We support optionally generating these instructions, and an option for interpreting them like a specific 6502 flavour; for instance a NES if you are planning to write a game for it.
Samples
Multiply the A register with 10
The straightforward way to multiply by 10 is to compute 8x and 2x separately, then add them together. This takes about 8 bytes. The superoptimizer found a 7-byte sequence that uses the unofficial instruction RRA to shave off a byte:
First, two ASL A instructions shift A left twice, computing 4x – but between them, the intermediate value 2x is stashed in memory. The RRA $00 instruction then does two things in a single opcode: it rotates the stored 2x right (recovering x, with the carry flag from the preceding shift ensuring this works correctly even when values overflow), and adds the result back into A – giving 4x + x = 5x. A final ASL A doubles this to 10x.
A human programmer might not have thought to use RRA here, as it's a quirky unofficial instruction that combines a rotate with an addition.
C000 0A ASL A
C001 85 STA $00
C002 00
C003 0A ASL A
C004 67 U RRA $00
C005 00
C006 0A ASL A
max(A, X) -> A
This example showcases a shadow instruction. The byte 8A at address C001 serves two different purposes depending on how execution reaches it.
In normal sequential execution, 8A is never decoded as an opcode at all. It's consumed as the zero-page address operand of STX, and later by CMP. The program stores X into address $8A, then compares A against it. If A >= X, the carry flag is set, the BCC branch is not taken, and execution falls through with A unchanged, which is already the maximum.
If A < X however, the carry flag is clear and BCC jumps back to address C001. Now, instead of being read as an operand, the byte 8A is decoded as an opcode – TXA, which copies X into A. Execution then falls through into the same CMP and BCC again, but this time A and the stored value are equal, so the carry is set and the loop exits. A now holds X, the larger value.
C000 86 STX $8A
C001 8A S TXA
C002 C5 CMP $8A
C003 8A
C004 90 BCC $FB (C001)
C005 FB
Wrapping up
The code itself is written in Zig*, EUPL-1.2 licensed, and can be found in the GitHub repo here. It works well enough, though some optimizations – such as the degenerate sequence filter – have room for improvement. In addition it does not yet support 3-byte opcodes, or operations modifying the stack.
What program size can you expect to synthesize with this? For my 8-Core AMD Ryzen 7 3800X, I can generate sequences up to ~11 bytes if I let it crunch for an hour or so; but much of this depends on what types of limitations I put on the optimizer. For instance, trying every possible combination of zero-page memory address is significantly slower than just giving it a few low bytes to play around with.

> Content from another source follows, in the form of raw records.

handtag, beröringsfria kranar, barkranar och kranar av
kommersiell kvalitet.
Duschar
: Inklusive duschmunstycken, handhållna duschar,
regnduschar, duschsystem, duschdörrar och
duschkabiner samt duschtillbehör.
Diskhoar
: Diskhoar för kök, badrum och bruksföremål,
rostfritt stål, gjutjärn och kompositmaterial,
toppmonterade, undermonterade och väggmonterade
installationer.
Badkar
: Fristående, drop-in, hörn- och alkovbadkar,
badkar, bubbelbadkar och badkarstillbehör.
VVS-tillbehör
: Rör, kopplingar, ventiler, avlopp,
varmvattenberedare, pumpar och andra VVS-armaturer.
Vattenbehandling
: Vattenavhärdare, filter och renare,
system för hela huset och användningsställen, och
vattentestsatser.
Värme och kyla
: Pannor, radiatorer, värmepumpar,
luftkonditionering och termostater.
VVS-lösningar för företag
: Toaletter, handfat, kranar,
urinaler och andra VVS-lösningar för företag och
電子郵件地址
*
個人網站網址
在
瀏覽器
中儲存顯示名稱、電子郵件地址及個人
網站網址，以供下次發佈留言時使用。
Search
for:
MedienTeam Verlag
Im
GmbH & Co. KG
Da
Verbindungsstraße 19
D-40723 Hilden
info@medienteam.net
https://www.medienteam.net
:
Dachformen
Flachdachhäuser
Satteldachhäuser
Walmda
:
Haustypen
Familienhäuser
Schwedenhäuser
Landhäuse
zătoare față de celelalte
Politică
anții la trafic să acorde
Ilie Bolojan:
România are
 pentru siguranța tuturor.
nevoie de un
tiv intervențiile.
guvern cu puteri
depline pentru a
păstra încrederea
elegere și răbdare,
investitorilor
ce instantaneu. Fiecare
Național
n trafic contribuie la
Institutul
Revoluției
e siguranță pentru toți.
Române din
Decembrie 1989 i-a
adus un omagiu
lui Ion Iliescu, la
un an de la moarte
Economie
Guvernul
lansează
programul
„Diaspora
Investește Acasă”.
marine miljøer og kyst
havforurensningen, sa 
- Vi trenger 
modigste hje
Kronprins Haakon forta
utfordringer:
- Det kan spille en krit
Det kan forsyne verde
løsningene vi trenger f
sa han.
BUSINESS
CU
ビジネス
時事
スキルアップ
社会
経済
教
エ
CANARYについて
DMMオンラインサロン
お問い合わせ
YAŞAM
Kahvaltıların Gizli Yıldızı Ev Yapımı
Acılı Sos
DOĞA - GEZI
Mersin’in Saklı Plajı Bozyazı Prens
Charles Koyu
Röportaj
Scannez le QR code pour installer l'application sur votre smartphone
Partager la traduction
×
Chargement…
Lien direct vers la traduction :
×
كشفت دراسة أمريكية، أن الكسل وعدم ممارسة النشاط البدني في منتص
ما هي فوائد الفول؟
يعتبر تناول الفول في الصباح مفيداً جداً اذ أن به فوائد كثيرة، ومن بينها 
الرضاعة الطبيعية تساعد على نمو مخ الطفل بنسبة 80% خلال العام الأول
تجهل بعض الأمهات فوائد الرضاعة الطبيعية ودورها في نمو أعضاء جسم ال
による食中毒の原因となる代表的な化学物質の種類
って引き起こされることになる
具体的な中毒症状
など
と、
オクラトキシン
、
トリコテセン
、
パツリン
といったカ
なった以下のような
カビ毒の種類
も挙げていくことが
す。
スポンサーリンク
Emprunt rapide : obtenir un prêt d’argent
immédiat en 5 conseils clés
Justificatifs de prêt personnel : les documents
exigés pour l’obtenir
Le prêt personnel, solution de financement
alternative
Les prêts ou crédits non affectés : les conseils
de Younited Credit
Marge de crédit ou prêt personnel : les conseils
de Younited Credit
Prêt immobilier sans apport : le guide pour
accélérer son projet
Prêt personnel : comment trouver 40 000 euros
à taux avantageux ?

What if you want to generate the fastest and not necessarily the shortest code? No problem. The tool outputs the pareto frontier of all programs that are either faster or shorter than any previously found program.
* Why Zig? It's because I'm a Zig fanboy it's as fast as C, and the compile-time features really shine here. It can basically construct a custom emulator for each task you give it – like only including certain registers, memory addresses, and opcodes in the precomputed tables if you are interested in tracking them – something which would have required an unsustainably massive amount of preprocessor boilerplate if I had used C.